■ Exercise objective
Although the data below holds other lines too, output only those from the line with "13: (436, 284, 4.63)" up to and including the line with "38: (313, 362, 5.93)", exactly as they appear.

+++

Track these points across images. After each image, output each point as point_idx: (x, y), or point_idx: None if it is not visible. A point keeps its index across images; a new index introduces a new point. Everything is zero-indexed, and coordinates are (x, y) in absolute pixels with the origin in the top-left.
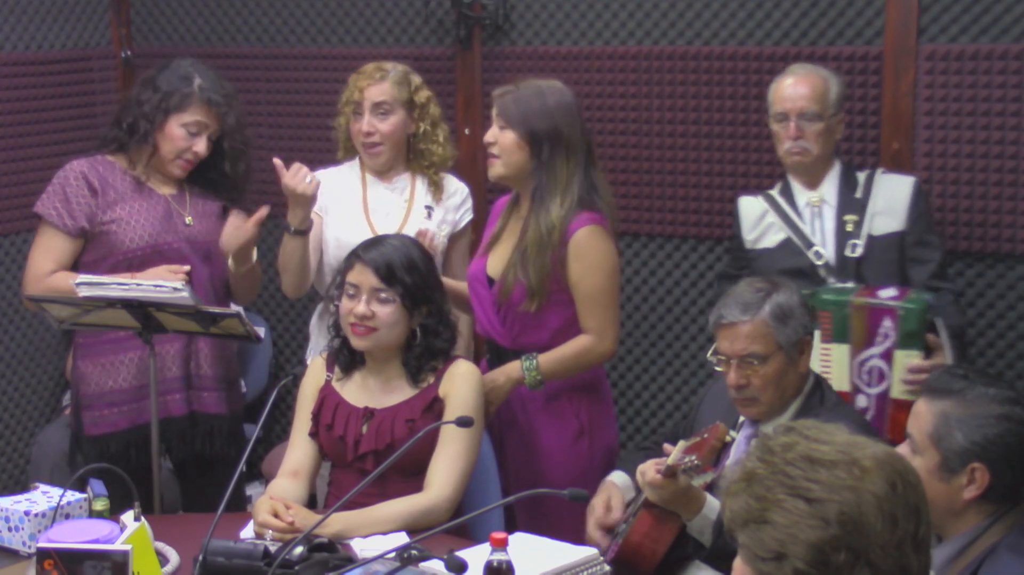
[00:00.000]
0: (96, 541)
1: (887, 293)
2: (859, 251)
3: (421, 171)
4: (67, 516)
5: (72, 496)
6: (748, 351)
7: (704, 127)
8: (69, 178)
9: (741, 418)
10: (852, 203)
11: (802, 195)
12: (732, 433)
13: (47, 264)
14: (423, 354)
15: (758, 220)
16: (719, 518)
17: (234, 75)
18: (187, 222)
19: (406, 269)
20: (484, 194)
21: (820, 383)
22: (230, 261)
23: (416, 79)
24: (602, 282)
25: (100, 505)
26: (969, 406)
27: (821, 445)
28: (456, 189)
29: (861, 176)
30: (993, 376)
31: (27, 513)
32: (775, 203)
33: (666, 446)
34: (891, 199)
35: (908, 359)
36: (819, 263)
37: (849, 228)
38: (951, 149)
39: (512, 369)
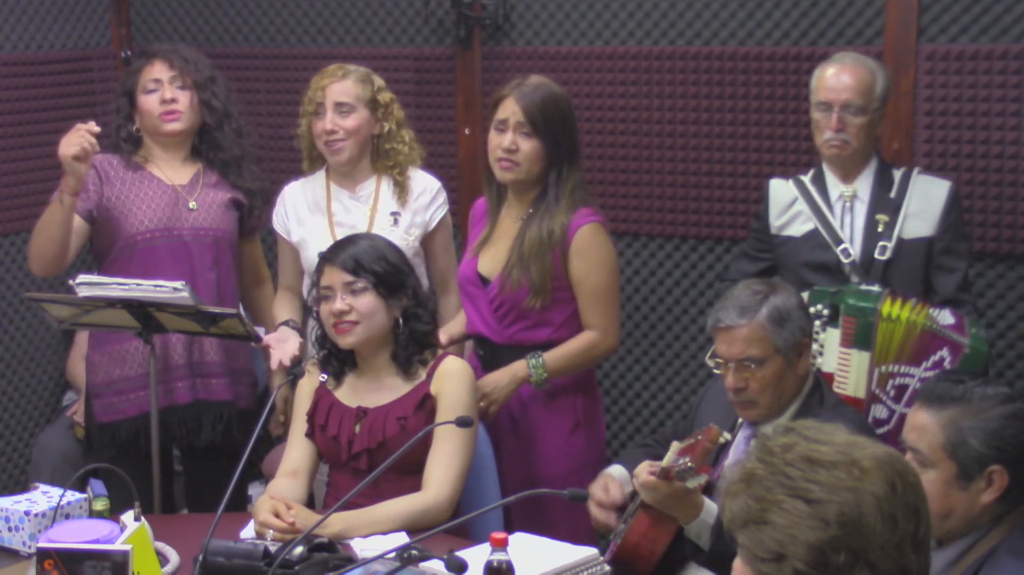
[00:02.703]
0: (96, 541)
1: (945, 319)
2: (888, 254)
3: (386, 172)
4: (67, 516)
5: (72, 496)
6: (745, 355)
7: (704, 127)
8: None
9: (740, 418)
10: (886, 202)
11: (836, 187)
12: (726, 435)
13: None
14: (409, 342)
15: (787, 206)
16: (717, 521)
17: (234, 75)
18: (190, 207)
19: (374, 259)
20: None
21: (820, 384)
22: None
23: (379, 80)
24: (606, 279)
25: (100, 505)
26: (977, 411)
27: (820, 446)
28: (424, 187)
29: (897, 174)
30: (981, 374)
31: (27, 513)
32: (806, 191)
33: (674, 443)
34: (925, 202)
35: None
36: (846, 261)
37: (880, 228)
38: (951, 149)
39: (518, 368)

+++

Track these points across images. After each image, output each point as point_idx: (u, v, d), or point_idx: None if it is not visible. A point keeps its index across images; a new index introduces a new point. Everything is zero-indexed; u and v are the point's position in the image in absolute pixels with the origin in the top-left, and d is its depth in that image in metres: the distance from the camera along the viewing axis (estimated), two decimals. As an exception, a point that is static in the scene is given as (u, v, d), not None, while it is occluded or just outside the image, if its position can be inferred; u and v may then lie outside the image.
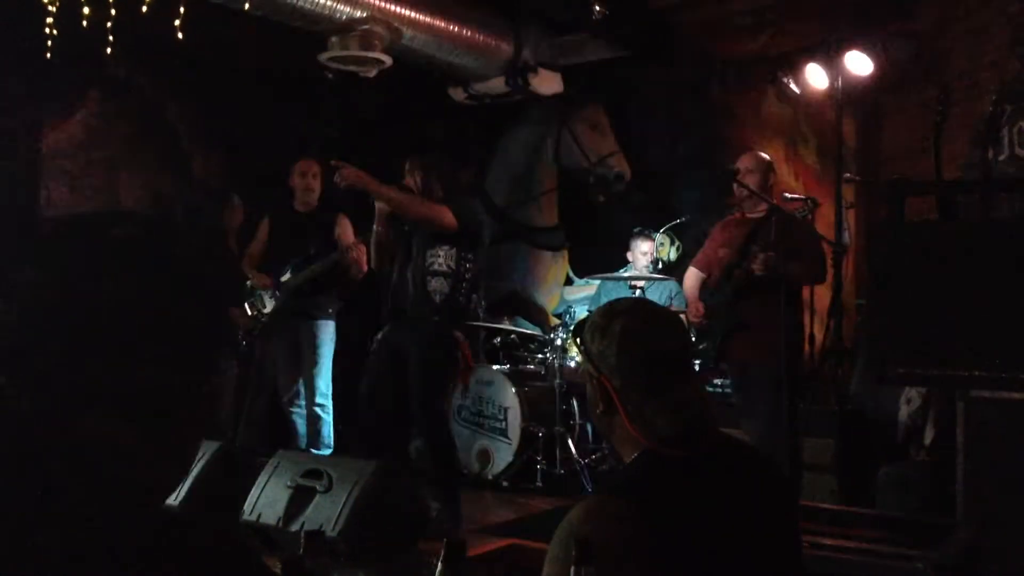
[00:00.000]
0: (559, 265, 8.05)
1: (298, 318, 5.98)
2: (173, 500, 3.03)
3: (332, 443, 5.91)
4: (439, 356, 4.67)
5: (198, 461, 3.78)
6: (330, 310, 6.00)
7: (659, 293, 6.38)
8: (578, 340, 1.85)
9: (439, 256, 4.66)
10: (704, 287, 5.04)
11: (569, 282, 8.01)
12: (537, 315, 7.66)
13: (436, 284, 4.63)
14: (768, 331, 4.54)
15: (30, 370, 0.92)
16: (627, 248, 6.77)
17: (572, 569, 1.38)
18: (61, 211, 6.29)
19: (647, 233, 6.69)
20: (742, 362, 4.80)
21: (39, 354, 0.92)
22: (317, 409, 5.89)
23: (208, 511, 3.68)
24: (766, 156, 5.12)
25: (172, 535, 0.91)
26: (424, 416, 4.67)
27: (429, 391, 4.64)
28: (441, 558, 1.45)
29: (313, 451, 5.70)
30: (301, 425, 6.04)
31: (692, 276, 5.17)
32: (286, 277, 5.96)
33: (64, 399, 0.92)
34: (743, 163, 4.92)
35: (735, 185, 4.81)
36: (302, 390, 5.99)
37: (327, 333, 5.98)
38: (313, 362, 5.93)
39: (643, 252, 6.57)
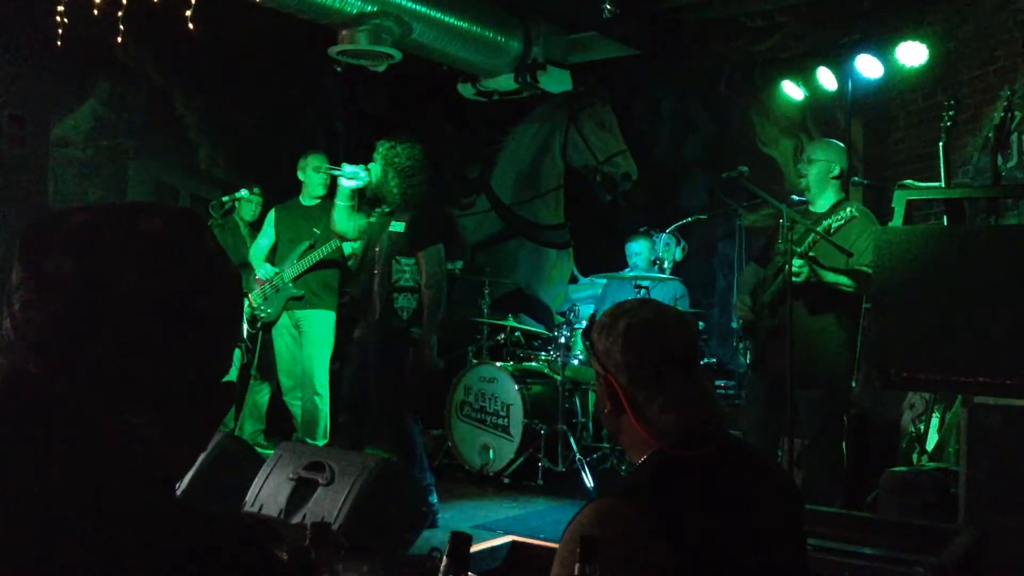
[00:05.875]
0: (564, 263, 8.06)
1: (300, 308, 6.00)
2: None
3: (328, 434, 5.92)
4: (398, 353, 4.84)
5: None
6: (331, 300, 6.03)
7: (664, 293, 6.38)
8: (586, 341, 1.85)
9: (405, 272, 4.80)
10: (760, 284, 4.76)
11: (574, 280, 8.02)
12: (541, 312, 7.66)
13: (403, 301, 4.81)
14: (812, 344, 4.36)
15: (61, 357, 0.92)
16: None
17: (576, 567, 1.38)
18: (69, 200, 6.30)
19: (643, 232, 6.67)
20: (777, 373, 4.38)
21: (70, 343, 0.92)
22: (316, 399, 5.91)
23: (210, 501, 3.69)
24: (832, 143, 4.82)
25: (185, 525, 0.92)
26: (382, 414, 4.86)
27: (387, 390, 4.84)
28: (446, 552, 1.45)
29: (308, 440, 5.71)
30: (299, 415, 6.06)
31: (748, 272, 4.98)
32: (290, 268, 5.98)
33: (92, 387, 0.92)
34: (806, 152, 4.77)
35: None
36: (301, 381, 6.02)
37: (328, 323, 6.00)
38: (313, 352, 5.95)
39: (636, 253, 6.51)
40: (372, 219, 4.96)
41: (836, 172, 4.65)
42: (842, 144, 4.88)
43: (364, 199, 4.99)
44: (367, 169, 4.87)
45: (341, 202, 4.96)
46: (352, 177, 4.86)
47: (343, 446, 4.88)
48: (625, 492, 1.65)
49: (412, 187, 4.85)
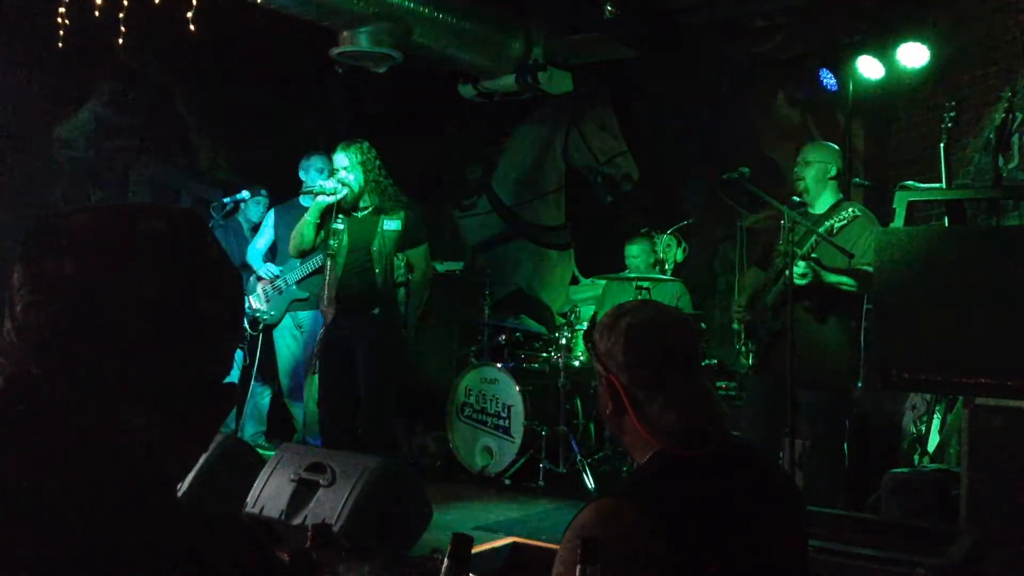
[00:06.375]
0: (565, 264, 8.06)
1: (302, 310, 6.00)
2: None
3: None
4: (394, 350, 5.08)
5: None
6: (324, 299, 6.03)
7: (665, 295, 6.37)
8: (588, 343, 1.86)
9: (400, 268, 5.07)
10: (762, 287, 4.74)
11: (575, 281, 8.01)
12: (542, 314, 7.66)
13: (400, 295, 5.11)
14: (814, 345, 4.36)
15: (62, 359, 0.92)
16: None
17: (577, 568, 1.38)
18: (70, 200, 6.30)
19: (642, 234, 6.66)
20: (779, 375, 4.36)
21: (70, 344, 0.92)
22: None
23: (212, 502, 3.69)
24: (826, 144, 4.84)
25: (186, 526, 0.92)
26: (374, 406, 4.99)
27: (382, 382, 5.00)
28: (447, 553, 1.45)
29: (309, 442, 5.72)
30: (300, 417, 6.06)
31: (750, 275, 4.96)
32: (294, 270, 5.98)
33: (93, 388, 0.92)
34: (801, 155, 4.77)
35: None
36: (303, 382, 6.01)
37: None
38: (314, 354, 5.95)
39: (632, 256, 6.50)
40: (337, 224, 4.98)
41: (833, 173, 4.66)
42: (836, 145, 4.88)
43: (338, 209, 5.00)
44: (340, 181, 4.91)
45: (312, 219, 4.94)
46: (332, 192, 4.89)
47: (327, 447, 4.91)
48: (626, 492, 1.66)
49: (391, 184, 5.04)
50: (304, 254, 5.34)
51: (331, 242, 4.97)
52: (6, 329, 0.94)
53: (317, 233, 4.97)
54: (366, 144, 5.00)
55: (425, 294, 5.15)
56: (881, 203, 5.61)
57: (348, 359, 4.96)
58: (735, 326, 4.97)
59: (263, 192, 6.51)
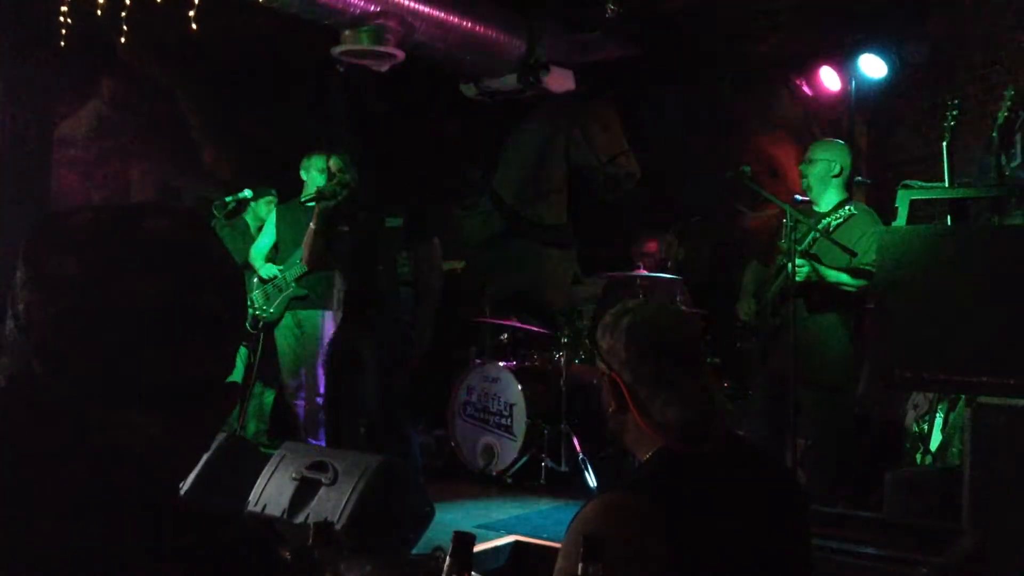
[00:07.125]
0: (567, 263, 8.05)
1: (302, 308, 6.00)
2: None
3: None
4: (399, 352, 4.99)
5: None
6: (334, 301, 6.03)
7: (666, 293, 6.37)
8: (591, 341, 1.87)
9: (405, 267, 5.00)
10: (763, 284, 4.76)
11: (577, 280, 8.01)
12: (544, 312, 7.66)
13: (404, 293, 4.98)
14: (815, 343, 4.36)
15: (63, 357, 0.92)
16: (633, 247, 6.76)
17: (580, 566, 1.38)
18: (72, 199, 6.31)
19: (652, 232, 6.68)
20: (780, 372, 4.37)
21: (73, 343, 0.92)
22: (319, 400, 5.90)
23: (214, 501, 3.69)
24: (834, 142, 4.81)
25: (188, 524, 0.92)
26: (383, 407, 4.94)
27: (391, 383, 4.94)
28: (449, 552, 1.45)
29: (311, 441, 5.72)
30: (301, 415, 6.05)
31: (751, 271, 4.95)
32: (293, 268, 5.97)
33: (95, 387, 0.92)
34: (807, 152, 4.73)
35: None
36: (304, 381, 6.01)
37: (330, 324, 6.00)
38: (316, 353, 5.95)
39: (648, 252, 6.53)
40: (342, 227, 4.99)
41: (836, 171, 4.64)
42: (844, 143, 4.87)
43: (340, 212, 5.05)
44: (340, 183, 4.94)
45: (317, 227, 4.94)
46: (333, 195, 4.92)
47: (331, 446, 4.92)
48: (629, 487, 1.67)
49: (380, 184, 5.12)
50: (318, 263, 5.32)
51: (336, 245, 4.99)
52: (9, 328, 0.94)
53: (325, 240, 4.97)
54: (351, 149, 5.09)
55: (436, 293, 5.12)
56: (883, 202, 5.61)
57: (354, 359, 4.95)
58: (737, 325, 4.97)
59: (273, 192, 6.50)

+++

■ Answer to this task
13: (436, 284, 4.63)
14: (768, 331, 4.54)
15: (30, 370, 0.92)
16: (627, 248, 6.77)
17: (572, 569, 1.38)
18: (61, 211, 6.29)
19: (647, 233, 6.69)
20: (742, 362, 4.80)
21: (39, 354, 0.92)
22: (317, 409, 5.89)
23: (208, 511, 3.68)
24: (766, 156, 5.12)
25: (172, 535, 0.91)
26: (424, 416, 4.67)
27: (429, 391, 4.64)
28: (441, 558, 1.45)
29: (313, 451, 5.70)
30: (301, 425, 6.04)
31: (692, 276, 5.17)
32: (286, 277, 5.96)
33: (64, 399, 0.92)
34: (743, 163, 4.92)
35: (735, 185, 4.81)
36: (302, 390, 5.99)
37: (327, 333, 5.98)
38: (313, 362, 5.93)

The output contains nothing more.